> _Aim of the exercise_
Format every line of the items below as a JSON list of strings, with one string per line and no blank lines.

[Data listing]
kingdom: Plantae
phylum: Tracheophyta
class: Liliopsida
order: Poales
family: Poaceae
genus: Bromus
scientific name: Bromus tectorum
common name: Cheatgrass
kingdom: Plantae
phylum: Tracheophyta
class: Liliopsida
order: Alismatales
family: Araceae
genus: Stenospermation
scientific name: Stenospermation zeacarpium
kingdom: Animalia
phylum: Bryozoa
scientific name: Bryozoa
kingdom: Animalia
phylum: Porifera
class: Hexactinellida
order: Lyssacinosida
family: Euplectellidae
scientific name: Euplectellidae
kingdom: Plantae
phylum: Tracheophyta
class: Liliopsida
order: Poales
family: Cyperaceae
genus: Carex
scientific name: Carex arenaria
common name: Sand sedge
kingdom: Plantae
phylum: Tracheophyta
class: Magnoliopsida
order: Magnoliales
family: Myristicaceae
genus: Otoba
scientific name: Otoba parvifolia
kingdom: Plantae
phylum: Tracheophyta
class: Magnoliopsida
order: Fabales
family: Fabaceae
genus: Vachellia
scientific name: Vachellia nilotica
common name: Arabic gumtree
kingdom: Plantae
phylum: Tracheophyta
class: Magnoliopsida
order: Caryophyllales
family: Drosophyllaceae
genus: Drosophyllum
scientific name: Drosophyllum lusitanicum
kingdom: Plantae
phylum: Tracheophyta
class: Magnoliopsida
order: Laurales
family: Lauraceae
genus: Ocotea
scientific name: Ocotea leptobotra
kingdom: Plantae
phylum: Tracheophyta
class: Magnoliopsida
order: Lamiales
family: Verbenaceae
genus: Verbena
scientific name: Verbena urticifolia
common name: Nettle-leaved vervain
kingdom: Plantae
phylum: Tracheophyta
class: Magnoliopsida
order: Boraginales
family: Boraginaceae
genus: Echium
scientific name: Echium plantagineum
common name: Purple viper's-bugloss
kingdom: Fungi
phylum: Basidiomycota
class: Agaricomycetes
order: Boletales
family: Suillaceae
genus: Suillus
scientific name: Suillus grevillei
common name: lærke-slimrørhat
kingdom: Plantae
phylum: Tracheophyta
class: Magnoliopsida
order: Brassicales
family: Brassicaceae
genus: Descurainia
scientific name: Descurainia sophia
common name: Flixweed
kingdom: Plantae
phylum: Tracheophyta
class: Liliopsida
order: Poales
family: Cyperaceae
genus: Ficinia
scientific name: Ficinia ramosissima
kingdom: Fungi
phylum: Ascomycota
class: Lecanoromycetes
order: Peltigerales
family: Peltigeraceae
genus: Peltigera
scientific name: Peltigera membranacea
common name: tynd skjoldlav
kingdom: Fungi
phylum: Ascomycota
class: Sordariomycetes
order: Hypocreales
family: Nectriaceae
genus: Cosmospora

> _Task solution_
[
  "kingdom: Plantae",
  "phylum: Tracheophyta",
  "class: Liliopsida",
  "order: Poales",
  "family: Poaceae",
  "genus: Bromus",
  "scientific name: Bromus tectorum",
  "common name: Cheatgrass",
  "kingdom: Plantae",
  "phylum: Tracheophyta",
  "class: Liliopsida",
  "order: Alismatales",
  "family: Araceae",
  "genus: Stenospermation",
  "scientific name: Stenospermation zeacarpium",
  "kingdom: Animalia",
  "phylum: Bryozoa",
  "scientific name: Bryozoa",
  "kingdom: Animalia",
  "phylum: Porifera",
  "class: Hexactinellida",
  "order: Lyssacinosida",
  "family: Euplectellidae",
  "scientific name: Euplectellidae",
  "kingdom: Plantae",
  "phylum: Tracheophyta",
  "class: Liliopsida",
  "order: Poales",
  "family: Cyperaceae",
  "genus: Carex",
  "scientific name: Carex arenaria",
  "common name: Sand sedge",
  "kingdom: Plantae",
  "phylum: Tracheophyta",
  "class: Magnoliopsida",
  "order: Magnoliales",
  "family: Myristicaceae",
  "genus: Otoba",
  "scientific name: Otoba parvifolia",
  "kingdom: Plantae",
  "phylum: Tracheophyta",
  "class: Magnoliopsida",
  "order: Fabales",
  "family: Fabaceae",
  "genus: Vachellia",
  "scientific name: Vachellia nilotica",
  "common name: Arabic gumtree",
  "kingdom: Plantae",
  "phylum: Tracheophyta",
  "class: Magnoliopsida",
  "order: Caryophyllales",
  "family: Drosophyllaceae",
  "genus: Drosophyllum",
  "scientific name: Drosophyllum lusitanicum",
  "kingdom: Plantae",
  "phylum: Tracheophyta",
  "class: Magnoliopsida",
  "order: Laurales",
  "family: Lauraceae",
  "genus: Ocotea",
  "scientific name: Ocotea leptobotra",
  "kingdom: Plantae",
  "phylum: Tracheophyta",
  "class: Magnoliopsida",
  "order: Lamiales",
  "family: Verbenaceae",
  "genus: Verbena",
  "scientific name: Verbena urticifolia",
  "common name: Nettle-leaved vervain",
  "kingdom: Plantae",
  "phylum: Tracheophyta",
  "class: Magnoliopsida",
  "order: Boraginales",
  "family: Boraginaceae",
  "genus: Echium",
  "scientific name: Echium plantagineum",
  "common name: Purple viper's-bugloss",
  "kingdom: Fungi",
  "phylum: Basidiomycota",
  "class: Agaricomycetes",
  "order: Boletales",
  "family: Suillaceae",
  "genus: Suillus",
  "scientific name: Suillus grevillei",
  "common name: lærke-slimrørhat",
  "kingdom: Plantae",
  "phylum: Tracheophyta",
  "class: Magnoliopsida",
  "order: Brassicales",
  "family: Brassicaceae",
  "genus: Descurainia",
  "scientific name: Descurainia sophia",
  "common name: Flixweed",
  "kingdom: Plantae",
  "phylum: Tracheophyta",
  "class: Liliopsida",
  "order: Poales",
  "family: Cyperaceae",
  "genus: Ficinia",
  "scientific name: Ficinia ramosissima",
  "kingdom: Fungi",
  "phylum: Ascomycota",
  "class: Lecanoromycetes",
  "order: Peltigerales",
  "family: Peltigeraceae",
  "genus: Peltigera",
  "scientific name: Peltigera membranacea",
  "common name: tynd skjoldlav",
  "kingdom: Fungi",
  "phylum: Ascomycota",
  "class: Sordariomycetes",
  "order: Hypocreales",
  "family: Nectriaceae",
  "genus: Cosmospora"
]